Rain doesn’t necessarily fall all day every day in the rainy season. As you can imagine, big black clouds roll through and sheets of water descend, followed by bright hot sun and steaming humidity. Roads that were mud yesterday may be passable today if the equatorial sun shines long enough. Hillsides and national parks are so green you’d think you are in the Pacific Northwest and the wild flowers make us think of spring in Idaho.
Peril exists however. That you may be able to travel a track doesn’t mean the track will passable on your return. Few people are about in the parks who might assist in case of error. Rangers and guides don’t want to struggle down the roads looking for trouble. Phone numbers for park entrances and headquarters rarely work, in our experience. As is often the case in Africa, you are on your own.
And so we found ourselves in Mikumi Park, mired in mud to the axle on one side, tipped precariously and very much alone. We’d been in the park for a couple of days, managing to avoid the trap of going down an impassable track with no way to turn around. On the final game drive we followed the rule for mud, we found a road that had recent tire imprints on it – a good sign of a passable track. The gravel turned to a dark surface, we could see, but others had been here – we kept going. Mistake. The dark surface turned to butter, slippery and spread across the way. In a second we were off the road and into the black cotton mud of the barrow pit.

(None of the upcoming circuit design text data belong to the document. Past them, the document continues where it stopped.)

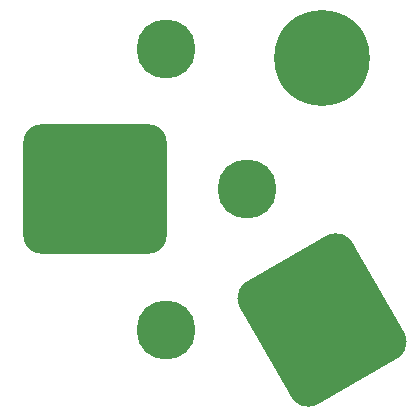
<source format=gbr>
G04 Layer_Color=255*
%FSLAX25Y25*%
%MOIN*%
%TF.FileFunction,Pads,Top*%
%TF.Part,Single*%
G01*
G75*
%TA.AperFunction,ConnectorPad*%
%ADD10C,0.31890*%
%TA.AperFunction,ConnectorPad*%
G04:AMPARAMS|DCode=11|XSize=480.31mil|YSize=433.07mil|CornerRadius=64.96mil|HoleSize=0mil|Usage=FLASHONLY|Rotation=0.000|XOffset=0mil|YOffset=0mil|HoleType=Round|Shape=RoundedRectangle|*
%AMROUNDEDRECTD11*
21,1,0.48031,0.30315,0,0,0.0*
21,1,0.35039,0.43307,0,0,0.0*
1,1,0.12992,0.17520,-0.15157*
1,1,0.12992,-0.17520,-0.15157*
1,1,0.12992,-0.17520,0.15157*
1,1,0.12992,0.17520,0.15157*
%
%ADD11ROUNDEDRECTD11*%
%TA.AperFunction,ConnectorPad*%
G04:AMPARAMS|DCode=12|XSize=472.44mil|YSize=433.07mil|CornerRadius=64.96mil|HoleSize=0mil|Usage=FLASHONLY|Rotation=120.000|XOffset=0mil|YOffset=0mil|HoleType=Round|Shape=RoundedRectangle|*
%AMROUNDEDRECTD12*
21,1,0.47244,0.30315,0,0,120.0*
21,1,0.34252,0.43307,0,0,120.0*
1,1,0.12992,0.04564,0.22410*
1,1,0.12992,0.21690,-0.07253*
1,1,0.12992,-0.04564,-0.22410*
1,1,0.12992,-0.21690,0.07253*
%
%ADD12ROUNDEDRECTD12*%
%TA.AperFunction,ConnectorPad*%
%ADD13C,0.19685*%
D10*
X418947Y437428D02*
D03*
D11*
X343209Y393701D02*
D03*
D12*
X418947Y349973D02*
D03*
D13*
X366683Y440497D02*
D03*
X366683Y346905D02*
D03*
X393701Y393701D02*
D03*
%TF.MD5,81B48C3D722E6FEB3E65DBF19E26784A*%
M02*

</source>
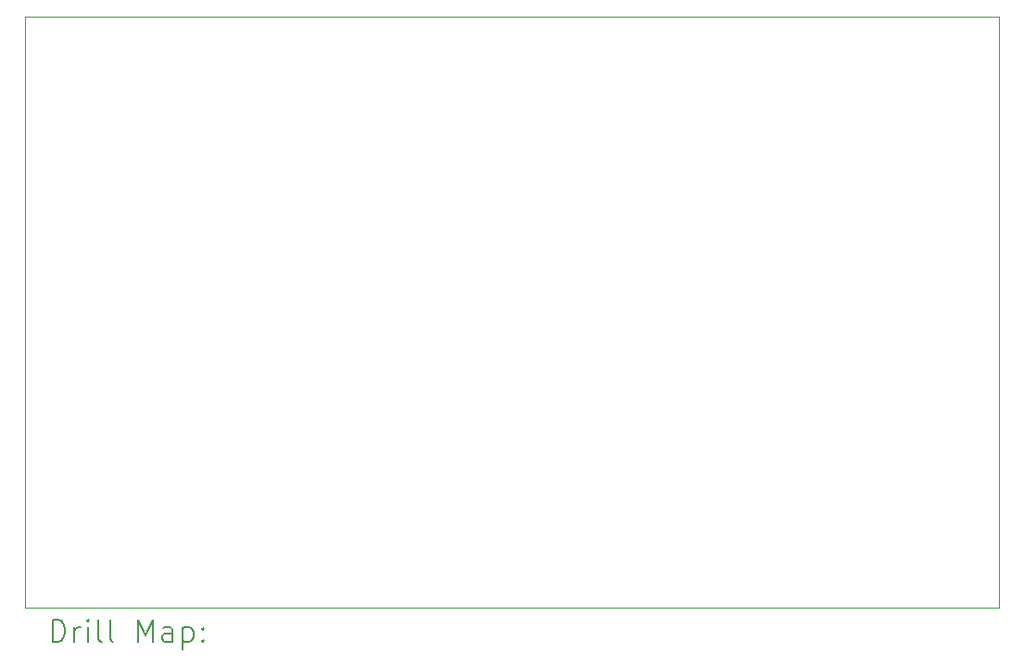
<source format=gbr>
%FSLAX45Y45*%
G04 Gerber Fmt 4.5, Leading zero omitted, Abs format (unit mm)*
G04 Created by KiCad (PCBNEW (6.0.1)) date 2023-03-29 19:48:18*
%MOMM*%
%LPD*%
G01*
G04 APERTURE LIST*
%TA.AperFunction,Profile*%
%ADD10C,0.100000*%
%TD*%
%ADD11C,0.200000*%
G04 APERTURE END LIST*
D10*
X18700000Y-12100000D02*
X18700000Y-12300000D01*
X18700000Y-12400000D02*
X9800000Y-12400000D01*
X9800000Y-12400000D02*
X9800000Y-7000000D01*
X18700000Y-7000000D02*
X18700000Y-12100000D01*
X18700000Y-12300000D02*
X18700000Y-12400000D01*
X9800000Y-7000000D02*
X18700000Y-7000000D01*
D11*
X10052619Y-12715476D02*
X10052619Y-12515476D01*
X10100238Y-12515476D01*
X10128810Y-12525000D01*
X10147857Y-12544048D01*
X10157381Y-12563095D01*
X10166905Y-12601190D01*
X10166905Y-12629762D01*
X10157381Y-12667857D01*
X10147857Y-12686905D01*
X10128810Y-12705952D01*
X10100238Y-12715476D01*
X10052619Y-12715476D01*
X10252619Y-12715476D02*
X10252619Y-12582143D01*
X10252619Y-12620238D02*
X10262143Y-12601190D01*
X10271667Y-12591667D01*
X10290714Y-12582143D01*
X10309762Y-12582143D01*
X10376429Y-12715476D02*
X10376429Y-12582143D01*
X10376429Y-12515476D02*
X10366905Y-12525000D01*
X10376429Y-12534524D01*
X10385952Y-12525000D01*
X10376429Y-12515476D01*
X10376429Y-12534524D01*
X10500238Y-12715476D02*
X10481190Y-12705952D01*
X10471667Y-12686905D01*
X10471667Y-12515476D01*
X10605000Y-12715476D02*
X10585952Y-12705952D01*
X10576429Y-12686905D01*
X10576429Y-12515476D01*
X10833571Y-12715476D02*
X10833571Y-12515476D01*
X10900238Y-12658333D01*
X10966905Y-12515476D01*
X10966905Y-12715476D01*
X11147857Y-12715476D02*
X11147857Y-12610714D01*
X11138333Y-12591667D01*
X11119286Y-12582143D01*
X11081190Y-12582143D01*
X11062143Y-12591667D01*
X11147857Y-12705952D02*
X11128810Y-12715476D01*
X11081190Y-12715476D01*
X11062143Y-12705952D01*
X11052619Y-12686905D01*
X11052619Y-12667857D01*
X11062143Y-12648809D01*
X11081190Y-12639286D01*
X11128810Y-12639286D01*
X11147857Y-12629762D01*
X11243095Y-12582143D02*
X11243095Y-12782143D01*
X11243095Y-12591667D02*
X11262143Y-12582143D01*
X11300238Y-12582143D01*
X11319286Y-12591667D01*
X11328809Y-12601190D01*
X11338333Y-12620238D01*
X11338333Y-12677381D01*
X11328809Y-12696428D01*
X11319286Y-12705952D01*
X11300238Y-12715476D01*
X11262143Y-12715476D01*
X11243095Y-12705952D01*
X11424048Y-12696428D02*
X11433571Y-12705952D01*
X11424048Y-12715476D01*
X11414524Y-12705952D01*
X11424048Y-12696428D01*
X11424048Y-12715476D01*
X11424048Y-12591667D02*
X11433571Y-12601190D01*
X11424048Y-12610714D01*
X11414524Y-12601190D01*
X11424048Y-12591667D01*
X11424048Y-12610714D01*
M02*

</source>
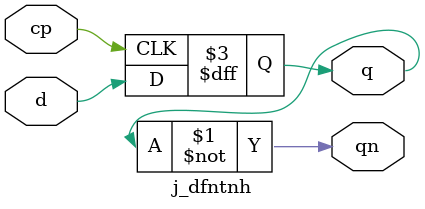
<source format=v>


module j_dfntnh (q, qn, d, cp);
   input d, cp;
   output q, qn;
   reg q;

   assign qn = ~q;

   always @ (posedge cp) 
         q <= d;

endmodule


</source>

Black Cotton is a common mud in Africa and much has been written about it on forums and 4×4 sites. No one likes it; why would they? It is relentlessly sticky, everything near it is quickly coated. And it is slick, heavy and hateful to shovel. What to do? Jim worked the truck and I attempted to contact someone at the park to advise them of the situation. Not one number they gave us is working. Hmmm. Ok. The truck is not moving. Darkness is coming on. We hear lion. It is beginning to suck to be us.
But we’d seen a safari vehicle earlier in the day and through ever-amazing technology wifi is reachable if I stand in the right spot. I retrieve the number for Tan-Swiss, the company that operates the vehicle we’d seen. Being a lodge, there was someone there to answer the phone. Through fits and starts I ask, could they call the park for us? Better than that she gives me the phone number of their guide. He passes on the word and presently we are informed that someone is coming. Now in African time that could mean soon. Or not. We aren’t going anywhere.
Robert arrives as dark falls, alone in a lightweight Toyota bakkie with average tires. Oh no. (Or words to that effect). There’s no way that truck is going to pull us out. Robert parks a ways back and hurries over, looks around, and says “get back and stay here”. To our utter astonishment he gets in the Beagle, puts it in gear and guns it. He would not stop, pedal to the medal, and damn if the truck didn’t start to move, sliding further off into the mud but inching forward. Mud is flung off the tires as the ruts deepen. He keeps working it, pushing the truck on and soon he has gone 40 meters, far enough to scratch his way up onto the road surface. It was way too dark for photos but we won’t forget what happened – that man can drive. We all managed to get turned around, easing our way back to the campsite with Robert escorting. There’s water at the camp and we clean the truck and marvel over Robert’s skills; telling ourselves we won’t be stuck again. But when we do sink the truck in yet another mud hole a week later, we knew we could extract it. It’s a damn good truck, the Beagle. Just gotta drive it like Robert.